Tristan ne put s’empêcher de pousser un soupir de soulagement.

— Alleluïa ! Parfait, Philippe, c’est une excellente idée.

— Tu crois, il va pas trouvé ça bizarre ?

— Bizarre de ta part ? Bien sûr que oui, enfin non, tu m’comprends. Alors tu sais quoi ? Ce soir, en rentrant, tu annonces à ton cher et tendre que tu as tout simplement changé d’avis et que tu feras tout ce qu’il désire.

— Heu ouais, d’accord, mais ce n’est pas dans mes habitudes d’obéir, là comme ça, si tu vois ce que je veux dire, répondit Philippe avec une lueur de malice dans ses yeux.

Philippe abusait de ne pouvoir s’empêcher de faire de l’humour même dans un cas pareil, mais Tristan comprit aussitôt qu’avec une solution en poche, la pression venait de relâcher.

— Philippe, je t’arrête là tout de suite, je ne veux surtout rien savoir de vos exploits amoureux.

— Dommage, je suis sûr que je t’aurais appris des trucs dont tu ne soupçonnes même pas l’existence.

— Une autre fois peut-être, mais en attendant, je te propose de ressortir d’ici, il faut vraiment que j’y aille, désolé.

— C’est moi qui suis confus.
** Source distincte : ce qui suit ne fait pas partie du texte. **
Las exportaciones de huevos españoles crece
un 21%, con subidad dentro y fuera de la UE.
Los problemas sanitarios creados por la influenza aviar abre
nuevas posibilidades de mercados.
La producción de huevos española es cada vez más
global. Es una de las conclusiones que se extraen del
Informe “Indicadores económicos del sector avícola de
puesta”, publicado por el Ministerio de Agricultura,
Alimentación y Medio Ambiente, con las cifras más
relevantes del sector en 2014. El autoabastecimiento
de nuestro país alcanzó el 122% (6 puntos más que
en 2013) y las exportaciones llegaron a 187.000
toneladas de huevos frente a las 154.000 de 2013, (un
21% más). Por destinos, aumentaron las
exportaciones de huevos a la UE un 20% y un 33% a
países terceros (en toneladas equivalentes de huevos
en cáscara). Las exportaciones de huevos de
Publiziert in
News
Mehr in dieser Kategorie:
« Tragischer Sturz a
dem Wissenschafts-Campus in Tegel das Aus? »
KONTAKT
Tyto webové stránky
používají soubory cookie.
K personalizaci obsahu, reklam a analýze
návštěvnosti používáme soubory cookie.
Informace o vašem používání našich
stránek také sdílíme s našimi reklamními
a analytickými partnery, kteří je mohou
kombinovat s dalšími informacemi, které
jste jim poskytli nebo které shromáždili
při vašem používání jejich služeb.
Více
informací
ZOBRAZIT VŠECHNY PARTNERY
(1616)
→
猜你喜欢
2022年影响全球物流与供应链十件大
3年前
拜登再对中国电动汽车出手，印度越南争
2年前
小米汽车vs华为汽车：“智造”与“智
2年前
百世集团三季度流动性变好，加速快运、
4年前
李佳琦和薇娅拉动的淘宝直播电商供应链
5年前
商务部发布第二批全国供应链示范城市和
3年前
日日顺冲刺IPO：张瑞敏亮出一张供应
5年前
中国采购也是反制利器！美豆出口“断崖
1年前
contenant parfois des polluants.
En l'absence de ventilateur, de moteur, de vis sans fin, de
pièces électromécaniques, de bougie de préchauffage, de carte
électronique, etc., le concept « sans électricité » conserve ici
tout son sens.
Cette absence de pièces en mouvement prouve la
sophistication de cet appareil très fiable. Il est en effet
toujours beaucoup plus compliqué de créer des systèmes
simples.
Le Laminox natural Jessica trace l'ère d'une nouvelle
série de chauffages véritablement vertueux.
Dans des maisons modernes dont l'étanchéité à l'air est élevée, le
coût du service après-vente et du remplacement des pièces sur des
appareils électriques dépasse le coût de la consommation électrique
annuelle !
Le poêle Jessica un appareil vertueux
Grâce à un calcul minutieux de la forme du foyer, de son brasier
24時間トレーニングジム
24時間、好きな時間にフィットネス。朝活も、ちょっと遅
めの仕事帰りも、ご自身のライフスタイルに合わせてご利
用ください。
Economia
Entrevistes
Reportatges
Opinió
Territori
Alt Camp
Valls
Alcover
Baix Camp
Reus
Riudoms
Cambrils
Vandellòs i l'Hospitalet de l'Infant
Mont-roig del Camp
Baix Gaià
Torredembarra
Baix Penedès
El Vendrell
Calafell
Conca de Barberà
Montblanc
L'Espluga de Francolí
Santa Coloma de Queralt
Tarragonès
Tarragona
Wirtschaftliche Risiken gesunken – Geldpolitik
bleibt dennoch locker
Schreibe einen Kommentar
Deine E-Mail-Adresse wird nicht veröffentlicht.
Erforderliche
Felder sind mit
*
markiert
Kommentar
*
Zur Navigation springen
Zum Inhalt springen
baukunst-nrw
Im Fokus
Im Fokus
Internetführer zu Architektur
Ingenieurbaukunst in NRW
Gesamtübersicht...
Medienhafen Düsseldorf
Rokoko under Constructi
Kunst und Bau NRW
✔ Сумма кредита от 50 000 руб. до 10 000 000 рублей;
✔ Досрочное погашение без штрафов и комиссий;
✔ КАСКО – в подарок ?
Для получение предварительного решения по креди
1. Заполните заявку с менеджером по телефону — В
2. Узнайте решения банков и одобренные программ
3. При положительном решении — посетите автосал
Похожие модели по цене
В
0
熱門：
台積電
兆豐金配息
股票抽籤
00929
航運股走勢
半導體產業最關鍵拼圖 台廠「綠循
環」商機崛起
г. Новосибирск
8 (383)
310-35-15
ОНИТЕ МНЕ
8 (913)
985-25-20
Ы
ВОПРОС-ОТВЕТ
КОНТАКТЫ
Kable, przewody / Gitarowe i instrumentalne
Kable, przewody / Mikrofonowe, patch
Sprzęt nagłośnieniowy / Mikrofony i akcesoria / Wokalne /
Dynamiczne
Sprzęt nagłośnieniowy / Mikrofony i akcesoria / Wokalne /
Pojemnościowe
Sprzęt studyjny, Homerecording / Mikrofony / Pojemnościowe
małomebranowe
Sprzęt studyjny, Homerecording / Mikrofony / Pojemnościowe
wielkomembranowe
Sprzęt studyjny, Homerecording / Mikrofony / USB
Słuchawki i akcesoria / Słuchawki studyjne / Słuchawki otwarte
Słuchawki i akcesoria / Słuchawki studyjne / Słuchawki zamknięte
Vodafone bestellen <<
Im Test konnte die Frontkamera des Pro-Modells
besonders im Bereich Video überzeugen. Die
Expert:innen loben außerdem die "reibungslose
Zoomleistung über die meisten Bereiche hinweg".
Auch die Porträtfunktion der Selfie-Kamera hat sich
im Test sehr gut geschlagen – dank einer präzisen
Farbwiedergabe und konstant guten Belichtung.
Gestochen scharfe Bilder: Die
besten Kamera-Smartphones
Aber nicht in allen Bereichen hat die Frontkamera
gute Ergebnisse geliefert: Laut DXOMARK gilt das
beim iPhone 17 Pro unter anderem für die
Merci mon Tristan pour ton conseil. Je vais faire ce que tu m’as dis.

— Super !

— Je te tiens au courant très rapidement, ok ?

— T’as intérêt, allez oust, du balais, répondit Tristan en lui donnant une petite tape sur les fesses.

— Ne me tentes pas grand fou.

— Psss, allez file, idiot.

Philippe salua d’un clin d'œil Patrick avant de disparaître. Il fallut à Tristan quelques instants pour mettre de côté mentalement cette triste nouvelle avant d’être tout à fait disponible pour le dernier client. A peine, ce dernier venait de quitter le magasin que la sonnerie du téléphone retentit. Avant même de décrocher, Tristan réfléchit à toute vitesse pour convaincre habilement Rickie de patienter encore un peu avant qu’il annule la soirée d’anniversaire-surprise.